→ **Exercise input**
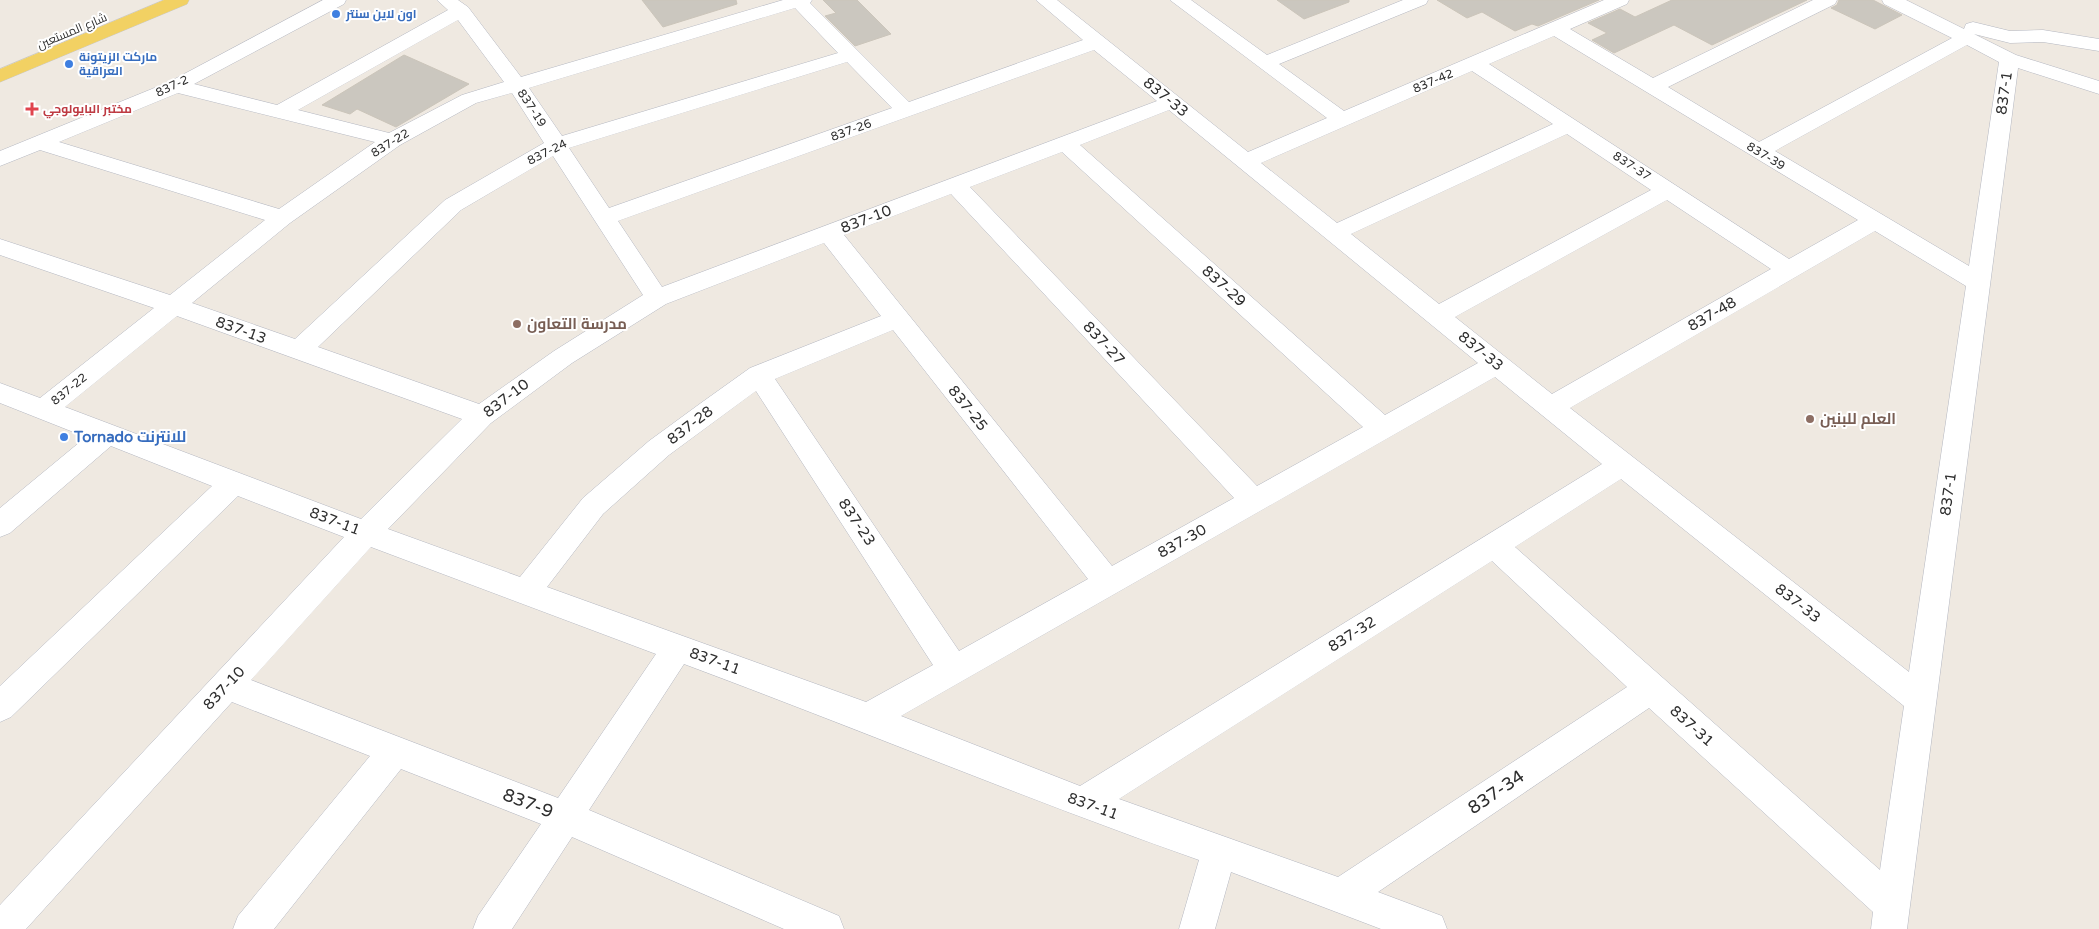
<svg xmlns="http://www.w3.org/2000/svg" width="2099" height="929" viewBox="0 0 2099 929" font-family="'Varela Round',Cairo,sans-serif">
	<rect width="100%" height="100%" fill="#efe9e1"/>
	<g fill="#cbc7bf" stroke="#cbc5ba">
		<polygon points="642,0 736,0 737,4 663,27"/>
		<polygon points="823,0 857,0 891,34 855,46 825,16 836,13"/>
		<polygon points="1277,0 1349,0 1349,2 1304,19"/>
		<polygon points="1437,0 1599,0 1538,26 1532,24 1515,31 1482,12 1467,18"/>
		<polygon points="1672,0 1807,0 1712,45 1674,25 1614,53 1592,40 1607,33 1588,23 1620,9 1635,17"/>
		<polygon points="1839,0 1873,0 1902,15 1875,29 1831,8 1837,5"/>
		<polygon points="404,55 469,84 396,127 357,109 350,114 322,105"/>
	</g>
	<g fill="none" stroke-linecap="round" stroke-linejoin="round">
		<defs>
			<path id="minor" d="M323,0h23l-2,4 -150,80 83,21 171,-95 -11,-10h21l10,7 53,70 262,-77h29l-2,3 99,99 174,-62 -47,-40h21l191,152 79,-34 -157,-118h21l76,55 136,-55h25l-2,4 -147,60 65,47 260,-111h25l-2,4 -57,25 83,49 160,-78h24l-2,4 -167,83 91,55 193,-104 -68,-34 -2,-4h24l58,29 2,-5 7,-2 37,9 33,-1 56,9v12l-56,-9 -33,1 -36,-9 42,21 83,26v13l-81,-26 -111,861h-36l2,-17 -224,-204 -271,184 64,24 5,13h-66l-150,-57 -16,57h-36l20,-69c-173,-61 -343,-132 -515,-196l-95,146 250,106 5,13h-60l-212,-92 -60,92h-39l5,-13 63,-92 -140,-55 -127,160h-41l5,-13 132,-160 -138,-54 -206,227h-26v-24l344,-368 -106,-41 -227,221 -11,5v-36l212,-200 -101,-40 -101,87 -10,4v-29l86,-71 -86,-34v-20l40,15 114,-90 -154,-53v-16l170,56 95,-75 -225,-70 -40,16v-15l169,-69zM795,8l43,45 -276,83 -33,-48zM458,20l46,62 -42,13 -73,38 -91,-23zM1554,36l304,184 -69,39 -300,-195zM1967,45l32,17 -30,204 -194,-115zM1094,50l63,51 -495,186 -44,-66zM847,62l45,46 -283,100 -40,-60zM1472,71l81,53 -216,99 -76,-60zM178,93l197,49 -96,67 -220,-67zM512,93l32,50 -99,57 -150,139 -103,-36 98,-80 110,-78 76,-42zM1169,110l309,253 -93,52 -305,-270zM1567,134l84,56 -212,114 -88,-70zM1062,152l301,275 -106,59 -287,-299zM553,156l90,139 -89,56 -75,53 -161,-57 143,-137zM951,194l283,304 -122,68 -268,-331zM1667,200l104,69 -219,125 -97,-77zM1875,231l91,55 -57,386 -339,-264zM824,243l57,73 -131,52 -49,35 -52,38 -66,57 -63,79 -132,-48 103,-106 81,-60 94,-59zM177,316l285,103 -101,100 -296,-112zM893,330l195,249 -129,72 -184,-272zM1495,377l107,87 -522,322 -179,-70zM756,391l177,274 -67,37 -319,-115 56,-73 66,-59zM1621,479l283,227 -24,164 -365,-323zM371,547l285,107 -98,144 -307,-118zM1492,561l135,126 -289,190 -219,-78z"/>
			<polygon id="major" points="164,0 189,0 187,4 0,82 0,69"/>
		</defs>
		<use href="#minor" stroke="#b4b7c1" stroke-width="1"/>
		<use href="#major" stroke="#c9c9c9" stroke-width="1"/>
		<use href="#minor" fill="#fff" fill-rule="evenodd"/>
		<use href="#major" fill="#f2d163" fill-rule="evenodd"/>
	</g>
	<g fill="#3f7fe0" stroke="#fff" stroke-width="2">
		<circle cx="336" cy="14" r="5"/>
		<circle cx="69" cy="64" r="5"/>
		<circle cx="64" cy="437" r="5"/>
	</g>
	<path fill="#e0444e" stroke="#fff" stroke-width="2" d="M29.5 101.5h5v5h5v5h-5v5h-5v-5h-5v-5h5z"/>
	<g fill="#8d6e63" stroke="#fff" stroke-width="2">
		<circle cx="517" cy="324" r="5"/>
		<circle cx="1810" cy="419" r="5"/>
	</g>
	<g text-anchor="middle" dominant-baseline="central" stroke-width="4" stroke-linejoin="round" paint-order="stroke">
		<g font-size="12" font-weight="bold" fill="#366cbe" stroke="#fff" text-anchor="start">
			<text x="346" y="14">اون لاين سنتر</text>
			<text x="79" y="57">ماركت الزيتونة<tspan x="79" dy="14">العراقية</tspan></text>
		</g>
		<g font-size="12" fill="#2e2e2e" stroke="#fff">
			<text transform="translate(72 31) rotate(-23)">شارع المستعين</text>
			<text transform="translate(1433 81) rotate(-23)">837-42</text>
			<text transform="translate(172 86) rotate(-25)">837-2</text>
			<text transform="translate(532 108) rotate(57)">837-19</text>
			<text transform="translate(851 130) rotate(-20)">837-26</text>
			<text transform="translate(390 143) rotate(-32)">837-22</text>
			<text transform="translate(547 152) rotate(-26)">837-24</text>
			<text transform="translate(1766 156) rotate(31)">837-39</text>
			<text transform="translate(1632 166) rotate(33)">837-37</text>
			<text transform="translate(69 389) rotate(-39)">837-22</text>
		</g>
		<g font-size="12" font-weight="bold" fill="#be3a42" stroke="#fff" text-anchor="start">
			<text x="43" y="109">مختبر البايولوجي</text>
		</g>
		<g font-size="15" fill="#2e2e2e" stroke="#fff">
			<text transform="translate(2004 93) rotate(-82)">837-1</text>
			<text transform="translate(1166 97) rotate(39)">837-33</text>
			<text transform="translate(866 219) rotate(-21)">837-10</text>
			<text transform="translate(1224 286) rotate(42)">837-29</text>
			<text transform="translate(1712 314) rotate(-30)">837-48</text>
			<text transform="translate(241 330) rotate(20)">837-13</text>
			<text transform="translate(1104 343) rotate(47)">837-27</text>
			<text transform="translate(1481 351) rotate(39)">837-33</text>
			<text transform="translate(506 398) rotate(-37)">837-10</text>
			<text transform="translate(968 408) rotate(51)">837-25</text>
			<text transform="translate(690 425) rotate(-37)">837-28</text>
			<text transform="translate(1948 494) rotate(-82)">837-1</text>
			<text transform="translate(335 521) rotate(21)">837-11</text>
			<text transform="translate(857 522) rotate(56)">837-23</text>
			<text transform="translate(1182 541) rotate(-29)">837-30</text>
			<text transform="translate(1798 603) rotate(38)">837-33</text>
			<text transform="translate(1352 634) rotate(-32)">837-32</text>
			<text transform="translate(715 661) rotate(20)">837-11</text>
			<text transform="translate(224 688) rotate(-47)">837-10</text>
			<text transform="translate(1692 726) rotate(42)">837-31</text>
			<text transform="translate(1093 806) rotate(20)">837-11</text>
		</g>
		<g font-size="15" font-weight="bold" fill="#785e54" stroke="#fff" text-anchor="start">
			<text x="527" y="324">مدرسة التعاون</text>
			<text x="1820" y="419">العلم للبنين</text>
		</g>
		<g font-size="15" font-weight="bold" fill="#366cbe" stroke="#fff" text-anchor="start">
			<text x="74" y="437">Tornado للانترنت</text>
		</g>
		<g font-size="18" fill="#2e2e2e" stroke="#fff">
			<text transform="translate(1496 792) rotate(-34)">837-34</text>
			<text transform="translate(528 803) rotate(21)">837-9</text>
		</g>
	</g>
</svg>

→ **Problem to solve**
The expected answer is every line above in which the word "linejoin" appears.

→ **Final answer**
	<g fill="none" stroke-linecap="round" stroke-linejoin="round">
	<g text-anchor="middle" dominant-baseline="central" stroke-width="4" stroke-linejoin="round" paint-order="stroke">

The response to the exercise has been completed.